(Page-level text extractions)
:::::

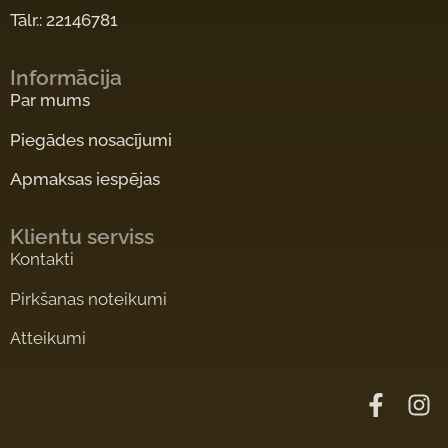
Tālr.: 22146781
Informācija
Par mums
Piegādes nosacījumi
Apmaksas iespējas
Klientu serviss
Kontakti
Pirkšanas noteikumi
Atteikumi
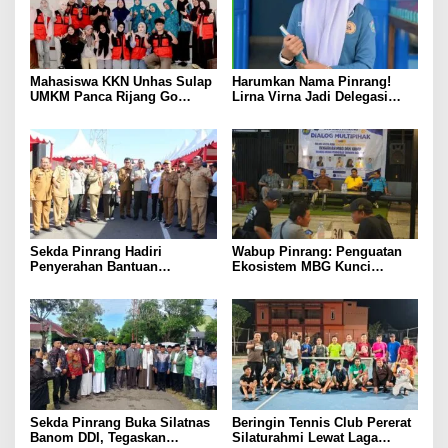
Mahasiswa KKN Unhas Sulap
Harumkan Nama Pinrang!
UMKM Panca Rijang Go
Lirna Virna Jadi Delegasi
Digital, Pelaku Usaha
Sulsel di Forum Pelajar
Antusias Ikuti Pelatihan
Indonesia 2026
Sekda Pinrang Hadiri
Wabup Pinrang: Penguatan
Penyerahan Bantuan
Ekosistem MBG Kunci
Pertanian, Perkuat Komitmen
Menggerakkan Ekonomi
Dukung Swasembada Pangan
Kerakyatan
Sekda Pinrang Buka Silatnas
Beringin Tennis Club Pererat
Banom DDI, Tegaskan
Silaturahmi Lewat Laga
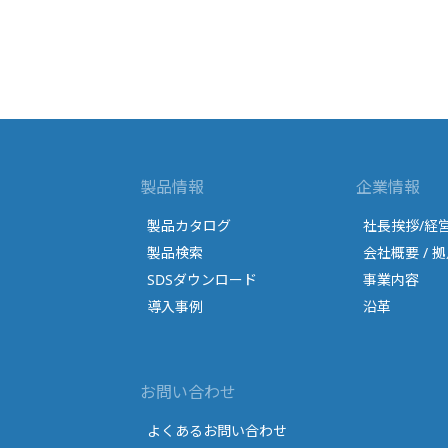
製品情報
企業情報
製品カタログ
社長挨拶/経
製品検索
会社概要 / 拠
SDSダウンロード
事業内容
導入事例
沿革
お問い合わせ
よくあるお問い合わせ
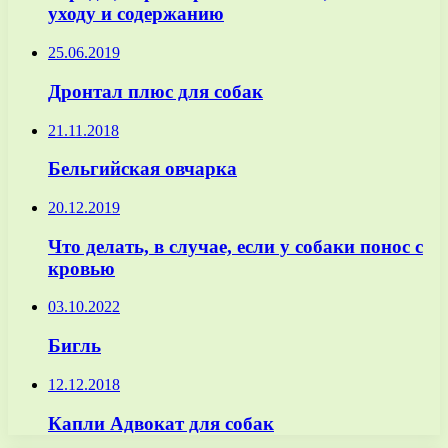
уходу и содержанию
25.06.2019
Дронтал плюс для собак
21.11.2018
Бельгийская овчарка
20.12.2019
Что делать, в случае, если у собаки понос с
кровью
03.10.2022
Бигль
12.12.2018
Капли Адвокат для собак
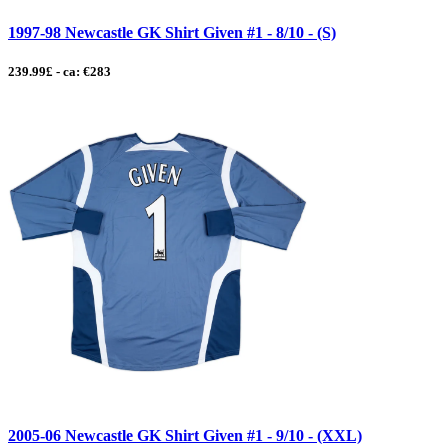
1997-98 Newcastle GK Shirt Given #1 - 8/10 - (S)
239.99£ - ca: €283
2005-06 Newcastle GK Shirt Given #1 - 9/10 - (XXL)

:::::

• [Problem description]: Begin with the line containing "UMKM Panca Rijang Go", stop at the last line of the records above, and copy every line in between exactly, both ends included, with no pictures.

• [Task solution]:
UMKM Panca Rijang Go
Lirna Virna Jadi Delegasi
Digital, Pelaku Usaha
Sulsel di Forum Pelajar
Antusias Ikuti Pelatihan
Indonesia 2026
Sekda Pinrang Hadiri
Wabup Pinrang: Penguatan
Penyerahan Bantuan
Ekosistem MBG Kunci
Pertanian, Perkuat Komitmen
Menggerakkan Ekonomi
Dukung Swasembada Pangan
Kerakyatan
Sekda Pinrang Buka Silatnas
Beringin Tennis Club Pererat
Banom DDI, Tegaskan
Silaturahmi Lewat Laga
製品情報
企業情報
製品カタログ
社長挨拶/経
製品検索
会社概要 / 拠
SDSダウンロード
事業内容
導入事例
沿革
お問い合わせ
よくあるお問い合わせ
уходу и содержанию
25.06.2019
Дронтал плюс для собак
21.11.2018
Бельгийская овчарка
20.12.2019
Что делать, в случае, если у собаки понос с
кровью
03.10.2022
Бигль
12.12.2018
Капли Адвокат для собак
1997-98 Newcastle GK Shirt Given #1 - 8/10 - (S)
239.99£ - ca: €283
2005-06 Newcastle GK Shirt Given #1 - 9/10 - (XXL)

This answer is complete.